▶ _Set task A_
Copy verbatim the part of the passage on Christ's blood that opens with the words "Notice how he" and closes with "during the 1960’s.".

▶ _Document extract_

There is no sense in getting teary-eyed and mystical about blood. We sing hymns about “There is power in the blood,” and so forth, and we don’t want to get preoccupied with blood. The only importance that the blood of Jesus has is that it shows he died. There is no saving in that blood itself. We cannot say that the very blood of Jesus—His physical blood—is what atones for sin. It is His death that atones for sin. His blood shed was an act of death. So, we do not want to become preoccupied about fantasizing about some mystical blood that is floating around somewhere. It is by the sacrificial offer of Himself—it is by His death—that we are redeemed. Blood shed is only the picture of His death. . . . So, when Jesus died and shed his blood this is no big thing. This is nothing for Israel to get all bent out of shape about.

Ladies and gentlemen, the statements you just read, spoken by John MacArthur, are considered heresy by many Christian leaders. His doctrine on the blood of Christ is false and unscriptural.

Notice how he ridicules singing hymns about, “There is power in the blood.” See how he downplays the importance of the blood when he says, “The only importance that the blood of Jesus has is that it shows He died.” Note the false doctrine when he says, “There is no saving in that blood itself. We cannot say that the very blood of Jesus . . . is what atones for sin.”

It is easily seen that MacArthur’s big error in the above quoted statement is that he separates Christ’s bleeding from His dying, and says that only Christ’s death was the redemption price. This is a fatal fallacy! This is the exact same doctrine taught by R. B. Thieme sixty-five years ago. Thieme’s doctrine on the blood of Christ was condemned as heresy by all the leaders of fundamental Christianity during the 1960’s.

MacArthur’s position is that the bleeding and suffering of Christ had no part in paying the price for our sins. He says Christ’s blood is “only a picture,” a symbol, a metaphor, a metonym for His death, therefore it “is no big thing . . . nothing to get bent out of shape about.”

▶ _Data to process_
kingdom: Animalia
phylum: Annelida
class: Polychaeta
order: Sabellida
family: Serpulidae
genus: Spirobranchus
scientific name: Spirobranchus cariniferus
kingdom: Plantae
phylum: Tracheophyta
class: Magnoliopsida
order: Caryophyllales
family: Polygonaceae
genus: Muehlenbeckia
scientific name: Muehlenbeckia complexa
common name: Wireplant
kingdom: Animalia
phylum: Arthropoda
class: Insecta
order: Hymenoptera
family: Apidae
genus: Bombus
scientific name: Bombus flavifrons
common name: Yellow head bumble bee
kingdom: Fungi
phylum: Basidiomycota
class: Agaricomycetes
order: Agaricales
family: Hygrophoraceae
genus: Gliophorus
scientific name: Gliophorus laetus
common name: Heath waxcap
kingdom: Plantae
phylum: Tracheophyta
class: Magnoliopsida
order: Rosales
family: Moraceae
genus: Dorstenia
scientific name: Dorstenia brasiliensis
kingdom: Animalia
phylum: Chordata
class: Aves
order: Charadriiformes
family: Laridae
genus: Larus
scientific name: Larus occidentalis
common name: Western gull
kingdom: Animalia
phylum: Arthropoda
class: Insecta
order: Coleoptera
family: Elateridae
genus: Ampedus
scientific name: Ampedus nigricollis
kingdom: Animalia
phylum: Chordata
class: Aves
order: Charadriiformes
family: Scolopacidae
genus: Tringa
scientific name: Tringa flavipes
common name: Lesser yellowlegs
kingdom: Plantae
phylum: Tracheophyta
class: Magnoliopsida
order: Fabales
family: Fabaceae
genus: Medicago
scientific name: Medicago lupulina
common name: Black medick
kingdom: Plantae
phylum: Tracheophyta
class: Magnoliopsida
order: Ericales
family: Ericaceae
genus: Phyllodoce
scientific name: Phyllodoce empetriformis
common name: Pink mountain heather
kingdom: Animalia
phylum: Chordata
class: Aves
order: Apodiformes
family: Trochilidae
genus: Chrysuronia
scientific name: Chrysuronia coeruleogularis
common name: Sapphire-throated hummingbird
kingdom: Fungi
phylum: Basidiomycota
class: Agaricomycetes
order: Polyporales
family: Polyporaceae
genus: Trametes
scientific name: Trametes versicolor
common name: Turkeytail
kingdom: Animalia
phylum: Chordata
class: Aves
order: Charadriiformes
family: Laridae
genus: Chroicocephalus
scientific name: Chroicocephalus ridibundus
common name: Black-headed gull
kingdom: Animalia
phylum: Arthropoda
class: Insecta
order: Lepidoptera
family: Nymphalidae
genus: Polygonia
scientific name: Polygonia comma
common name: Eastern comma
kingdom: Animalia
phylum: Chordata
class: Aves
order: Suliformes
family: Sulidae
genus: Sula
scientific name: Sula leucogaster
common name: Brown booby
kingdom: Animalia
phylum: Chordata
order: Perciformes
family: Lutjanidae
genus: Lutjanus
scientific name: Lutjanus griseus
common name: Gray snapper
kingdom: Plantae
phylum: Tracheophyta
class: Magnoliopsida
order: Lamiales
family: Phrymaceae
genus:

▶ _Set task B_
Reproduce the entries verbatim, starting at the first line of the entries and ending with the line that contains "family: Hygrophoraceae", including that line.

▶ _Task solution A_
Notice how he ridicules singing hymns about, “There is power in the blood.” See how he downplays the importance of the blood when he says, “The only importance that the blood of Jesus has is that it shows He died.” Note the false doctrine when he says, “There is no saving in that blood itself. We cannot say that the very blood of Jesus . . . is what atones for sin.”

It is easily seen that MacArthur’s big error in the above quoted statement is that he separates Christ’s bleeding from His dying, and says that only Christ’s death was the redemption price. This is a fatal fallacy! This is the exact same doctrine taught by R. B. Thieme sixty-five years ago. Thieme’s doctrine on the blood of Christ was condemned as heresy by all the leaders of fundamental Christianity during the 1960’s.

▶ _Task solution B_
kingdom: Animalia
phylum: Annelida
class: Polychaeta
order: Sabellida
family: Serpulidae
genus: Spirobranchus
scientific name: Spirobranchus cariniferus
kingdom: Plantae
phylum: Tracheophyta
class: Magnoliopsida
order: Caryophyllales
family: Polygonaceae
genus: Muehlenbeckia
scientific name: Muehlenbeckia complexa
common name: Wireplant
kingdom: Animalia
phylum: Arthropoda
class: Insecta
order: Hymenoptera
family: Apidae
genus: Bombus
scientific name: Bombus flavifrons
common name: Yellow head bumble bee
kingdom: Fungi
phylum: Basidiomycota
class: Agaricomycetes
order: Agaricales
family: Hygrophoraceae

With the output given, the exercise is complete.